Anthropology is the only academic discipline that presents a unified conception of human nature and human experience. It is the only setting in which, for example, someone who works on patterns of language and communication in modern-day Africa or among contemporary American, Caribbean, or Japanese youth may have regular conversations with someone who specializes in comparative-historical patterns of political or religious culture in the Andes, Southeast Asia, or New Guinea; in which someone who understands the evolution, structure and function of the brain shares ideas on a regular basis with someone whose work focuses on human ritual; in which someone who studies economic decision making and underdevelopment in “traditional” and modern agricultural settings meets regularly with someone who has mastered the literature on food choice and behavior in nonhuman primates. Everyone who has experience of university life knows how difficult it is to promote such exchanges across departmental and divisional barriers; in our department they are a common occurrence. The value for students is inestimable as they face the challenge of the bewildering array of subjects that constitutes the liberal arts education. Anthropologists, more than any others in the university, help them to appreciate and to heed Emerson's warning, in his 1830 essay "The American Scholar," that "we have had enough of fingers and thumbs, what we need is a whole hand."

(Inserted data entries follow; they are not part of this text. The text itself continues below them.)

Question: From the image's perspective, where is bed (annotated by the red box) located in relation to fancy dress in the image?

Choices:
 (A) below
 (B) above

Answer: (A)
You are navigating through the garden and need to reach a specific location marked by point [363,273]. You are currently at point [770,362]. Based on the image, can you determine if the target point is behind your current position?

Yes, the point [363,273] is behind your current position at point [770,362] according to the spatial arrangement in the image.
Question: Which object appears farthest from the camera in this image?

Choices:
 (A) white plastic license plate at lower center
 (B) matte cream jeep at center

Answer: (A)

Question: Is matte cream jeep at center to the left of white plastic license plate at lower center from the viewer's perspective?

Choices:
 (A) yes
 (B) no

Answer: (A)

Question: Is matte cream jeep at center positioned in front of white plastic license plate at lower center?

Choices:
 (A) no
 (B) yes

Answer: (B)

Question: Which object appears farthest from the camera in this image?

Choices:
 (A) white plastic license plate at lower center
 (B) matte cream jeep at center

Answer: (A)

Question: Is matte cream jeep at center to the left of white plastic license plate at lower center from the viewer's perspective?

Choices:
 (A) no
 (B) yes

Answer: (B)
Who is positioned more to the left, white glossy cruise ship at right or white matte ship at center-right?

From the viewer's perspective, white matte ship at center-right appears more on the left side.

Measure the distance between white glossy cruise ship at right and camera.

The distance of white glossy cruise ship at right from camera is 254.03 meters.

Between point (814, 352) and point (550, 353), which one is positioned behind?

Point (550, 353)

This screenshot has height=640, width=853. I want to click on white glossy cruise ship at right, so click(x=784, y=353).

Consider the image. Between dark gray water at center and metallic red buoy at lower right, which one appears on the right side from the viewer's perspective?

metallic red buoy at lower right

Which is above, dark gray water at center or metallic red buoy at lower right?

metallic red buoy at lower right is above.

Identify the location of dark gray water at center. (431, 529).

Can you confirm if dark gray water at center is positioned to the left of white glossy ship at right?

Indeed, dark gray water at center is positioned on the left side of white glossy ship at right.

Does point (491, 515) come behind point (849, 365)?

The Discipline of Anthropology

Anthropology is the most holistic of the social sciences; it takes the entire range of human diversity as its field of study. As the world becomes more complexly interconnected, our need to understand the operation of human diversity and human similarities becomes all the more pressing. Anthropology entails the rigorous study--across the entire range of global and historical variation--of the forces that have shaped our ways of thinking and acting, how we represent ourselves, and our very physiology. The discipline is increasingly mindful of the inequities that people have been heir to and how these are perpetuated or reestablished in the present. To immerse oneself in anthropology as a field of study is challenging. We believe it is one of the most important endeavors in the world today.